8 Ways People of Color are Tokenized in Nonprofits

3. You only hire People Of Color for People Of Color “stuff.”
If you consistently pick Whites for coveted consultancies, expert projects or senior-staff positions except when the work specifically relates to diversity or race relations, that tells a story about your organization and the locus of power (#NonprofitSoWhite). How does this happen? No matter how progressive a White person you are, the sad truth is most White people don’t have POC friends. And when 70% of White people get jobs through inside connections and referrals from other Whites, you don’t have to be “against POC” to naturally lean on your personal trust networks to make hiring decisions. When done without awareness, those in power will only think to hire POC professionals when it’s about race and diversity.

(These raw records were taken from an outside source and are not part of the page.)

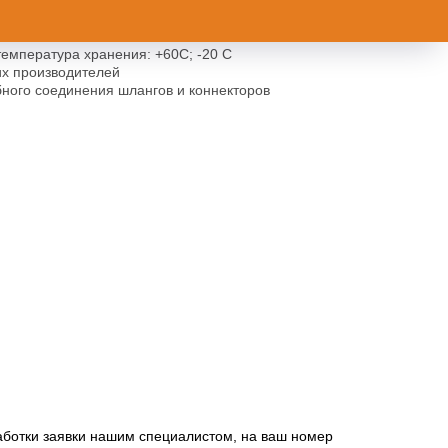
тным армированием, толщина шланга 2,1 мм (Q3)
мпература хранения: +60С; -20 C
их производителей
бного соединения шлангов и коннекторов
работки заявки нашим специалистом, на ваш номер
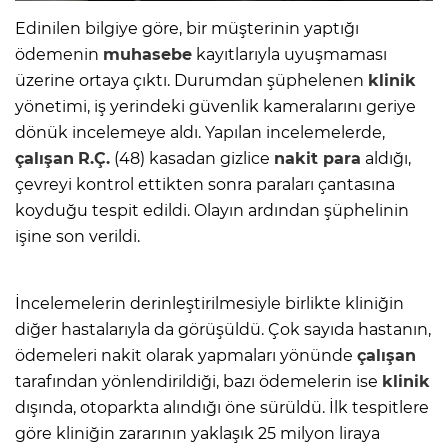
Edinilen bilgiye göre, bir müşterinin yaptığı
ödemenin
muhasebe
kayıtlarıyla uyuşmaması
üzerine ortaya çıktı. Durumdan şüphelenen
klinik
yönetimi, iş yerindeki güvenlik kameralarını geriye
dönük incelemeye aldı. Yapılan incelemelerde,
çalışan
R.Ç.
(48) kasadan gizlice
nakit para
aldığı,
çevreyi kontrol ettikten sonra paraları çantasına
koyduğu tespit edildi. Olayın ardından şüphelinin
işine son verildi.
İncelemelerin derinleştirilmesiyle birlikte kliniğin
diğer hastalarıyla da görüşüldü. Çok sayıda hastanın,
ödemeleri nakit olarak yapmaları yönünde
çalışan
tarafından yönlendirildiği, bazı ödemelerin ise
klinik
dışında, otoparkta alındığı öne sürüldü. İlk tespitlere
göre kliniğin zararının yaklaşık 25 milyon liraya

4. You create and maintain an organizational culture that promotes White dominance.
Most People of color experience culture – theirown and the dominant White culuture – acutely, because we’re force to deal with/respond to/defend who we are, and why “we” collectively show up and act the way we do (one Asian American must speak for ALL Asian Americans, what one Black person does or says can be imbued on ALL Black people). In contrast, most White colleagues perceive themselves as culture-less, attributing culture and a prescribed set of behaviors only to POC. This leads to cluelessness that an organization’s culture may be set up to maintain the status quo (i.e., White) and block POC from rising in leadership.

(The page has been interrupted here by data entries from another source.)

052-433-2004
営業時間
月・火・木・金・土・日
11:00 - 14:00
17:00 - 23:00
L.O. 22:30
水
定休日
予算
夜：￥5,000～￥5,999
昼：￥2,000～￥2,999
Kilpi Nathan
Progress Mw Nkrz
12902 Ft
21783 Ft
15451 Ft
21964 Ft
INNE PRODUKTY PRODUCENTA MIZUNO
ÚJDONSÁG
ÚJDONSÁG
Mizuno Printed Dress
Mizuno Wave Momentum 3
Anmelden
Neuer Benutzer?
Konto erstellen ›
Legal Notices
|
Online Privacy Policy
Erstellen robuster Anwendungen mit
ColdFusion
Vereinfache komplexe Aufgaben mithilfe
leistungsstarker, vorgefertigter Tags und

5. You Convene Special “Diversity Councils” but don’t build People of Color leadership on your main Board.
I’ve been asked countless times to join a special leadership council, advisory group, convening, roundtable, task force etc., to help educate large-funder or quasi-funder institutions on POC issues. These projects, very sincerely pursued by their staff, are designed to help educate that institution on “what’s really going on” with the state of POC and help flesh out funded initiatives targeting POC groups. Aside from the fact these mostly non-POC institutions are engaging in “trickle-down community engagement,” the POC leaders they recruit are rarely tapped to serve as members of that institution’s Board of Directors or Trustees.